The nation’s textile and apparel exports totaled about $99 million for the 12 months ended in June, up 17% from the prior year, according to Fassil Tadesse, president of the Ethiopian Textile and Garment Manufacturers Association. Ethiopia hopes to reach $500 million in these types of exports next year.
Mr. Tadesse added that it will be difficult for Ethiopia to reach its goal of $1 billion in such exports by 2016, but not impossible. “There’s a lot in the pipeline,” he said. “Turkish companies, Indian companies and Chinese companies are coming now.”
The government has eased the process for companies wanting to establish textile manufacturing in Ethiopia by eliminating trips to multiple offices and setting aside industrial parks for the building of factories, he said.
H&M established its office in Ethiopia’s capital of Addis Ababa about a year ago, and has been buying clothing from a number of manufacturers including Mr.
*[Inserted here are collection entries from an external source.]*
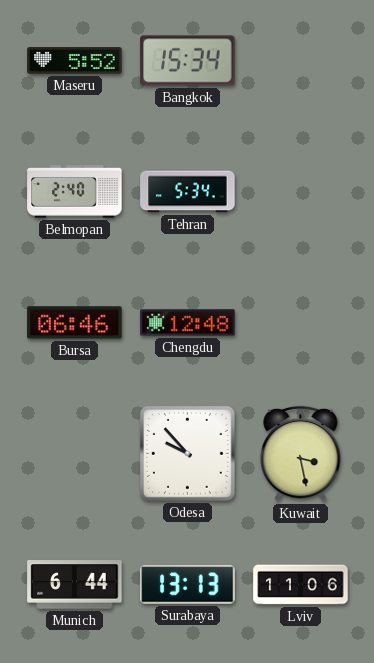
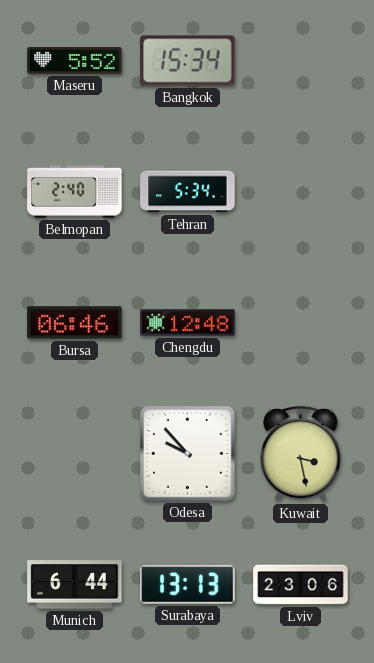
Lviv: 11:06 -> 23:06
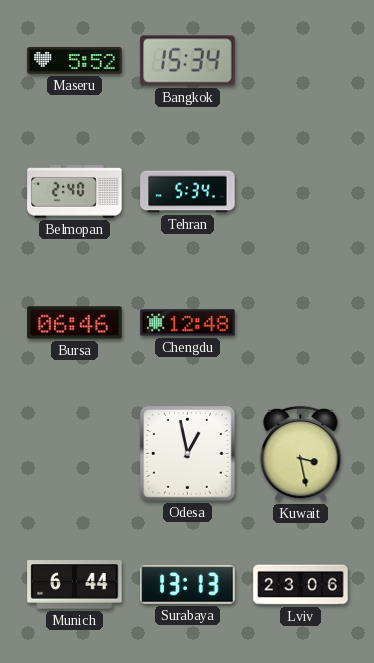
Odesa: 9:53 -> 12:58
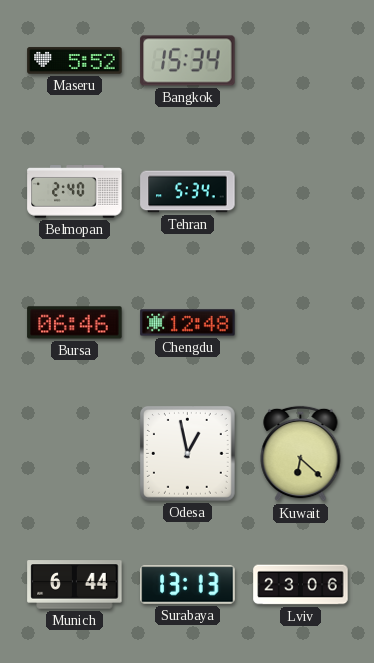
Kuwait: 3:28 -> 6:22
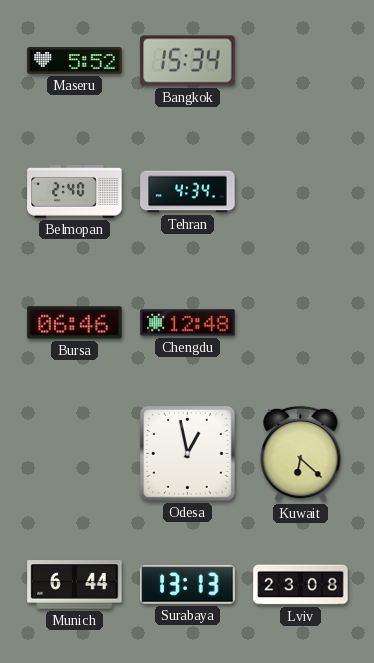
Tehran: 5:34 -> 4:34
Lviv: 23:06 -> 23:08
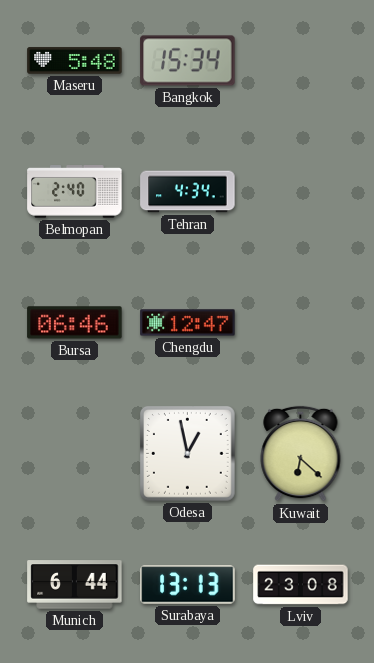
Maseru: 5:52 -> 5:48
Chengdu: 12:48 -> 12:47
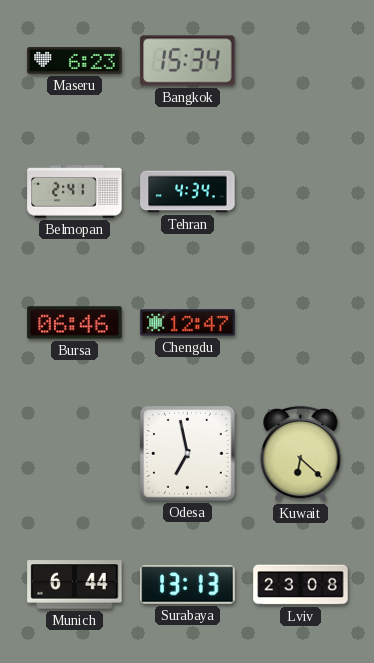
Maseru: 5:48 -> 6:23
Belmopan: 2:40 -> 2:41
Odesa: 12:58 -> 6:58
Tadesse’s Kebire manufacturing company. He said he alone sells H&M about 150,000 “test” garments a month. He didn’t provide a dollar figure for the sales, saying that the prices varied depending on the garments.
“They are trying to form a cluster of companies because their need is one million pieces per month,” Mr. Tadesse said.
Tesco TSCO.LN +0.35%PLC and the British arm of Wal-Mart Stores Inc. WMT -0.46%are also buying clothing from Ethiopian manufacturing plants, he said. He said he wasn’t aware of any U.S. investors yet and stressed that while U.S. trade deals with Africa are beneficial, they aren’t enough on their own to develop an industry.